Drawing is a common medium for incarcerated artists because of the relative ease of access to materials. The Drawing Center show—which covers a range of eras, from Revolutionary France to modern-day Turkey, and encompasses works created during the Holocaust, under South American dictatorships, and by inmates at Guantánamo—reflects pain but not hopelessness. These artists drew on old maps, calendars, scraps of clothes, and various found papers, using laundry pencils, ballpoint-pen refills, food, and bodily fluids. Prison artists, the catalogue notes, often draw what they see, and “in prison the view is radically limited.” This means that there are more portraits of people in the show than there are landscapes. But the limitations that incarceration places on what a person can physically see engenders works of powerful imaginative vision.
A particularly striking example is a series postcards from a Soviet gulag, which the meteorologist and natural scientist Alexey Wangenheim sent to his daughter in the nineteen-thirties. His drawings of the plants and animals around him, and the aurora borealis above, trace out a larger world that he and his daughter both occupy, in which they are not separated by time and space. Works by the artist Ruth Asawa, created when she was a teen-ager, in a Japanese-internment camp, share the documentary feel of Meer’s drawings, showing what life was like for those interred by the U.S. Asawa, who was held captive along with her mother and five siblings, first in California and later in Arkansas, learned her craft from detainees who had worked as artists for Disney. Her works featured in the show include a drawing of a sumo-wrestling match taking place underneath a makeshift canopy; red-and-white pillars resemble candy canes, and onlookers blend into one another in a cartoonish style of vivid colors and bold outlines. Asawa’s playful depiction of communal gathering and entertainment seems to deride the isolation of detention.
“My Cell,” Fatima Meer, 1976.
Meer’s drawings foreshadow the investigations and studies she would later commission on the marginalized in society, as the director of the Institute for Black Research. Some of them, such as “Power of the Powerless: A study of South Africa’s disenfranchised,” “Black-Woman-Worker” (which included chapters on “Our Education,” “Our Children,” and “Our Factory”), and “Factory and Family: The Divided Lives of South Africa’s Women Workers,” give a sense of the daily lives of black working women, at their jobs and at home, in English and in Zulu, and highlight efforts to build community and mutual support in the face of repression and segregation. In her political life, as well, Meer continued to insist on a multiplicity of perspectives. “She had to fight her comrades on the issues past 1994,” Shamim Meer told me. “We got independence, but we still haven’t got freedom.”
As a political prisoner, Meer was officially in a different category from most of the people with whom she was incarcerated, yet she often uses “we” in her captions.
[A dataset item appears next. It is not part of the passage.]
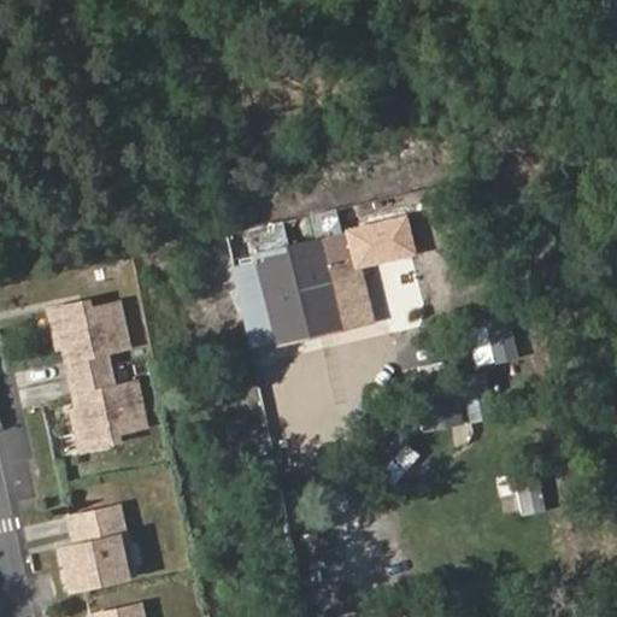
[(333,206),(304,216),(310,236),(339,227),(333,206)]
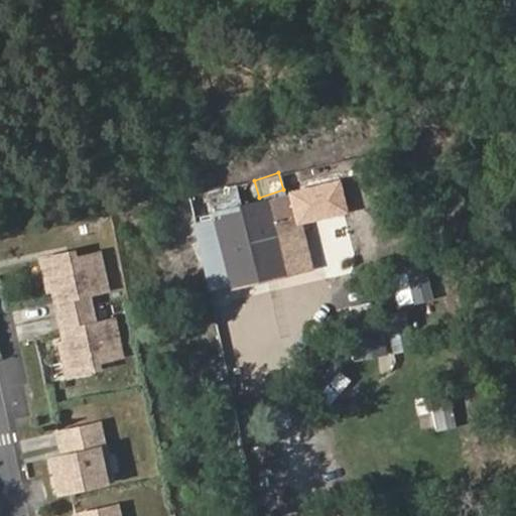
[(242,203),(238,183),(209,189),(213,210),(242,203)]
As a Muslim Indian woman living in apartheid-era South Africa, she saw labels and separations as bridges to connect rather than as walls to separate. Meer was the first woman whom the apartheid government “banned,” and she was banned multiple times, meaning that, for twelve years of her life, she was limited in where she could go and what she could publish, and forbidden from joining any gatherings. Still, she would swap her sari for a disguise, dressing as a poor white woman, in a big hat and pants, to bypass authorities and organize classes for poor, marginalized students. Meer also defies the state of being “banned” in her drawing “The Card-Players,” in which a number of detained women, along with a female warden in an orange jailer’s outfit and a green beret, sit in a circle, playing cards. The caption on another of her drawings, of the Wardress Cecelia playing a game of Spill & Spell with Edith Mbandla, a prisoner awaiting trial, takes delight in a simple fact: “Both are breaking rules.”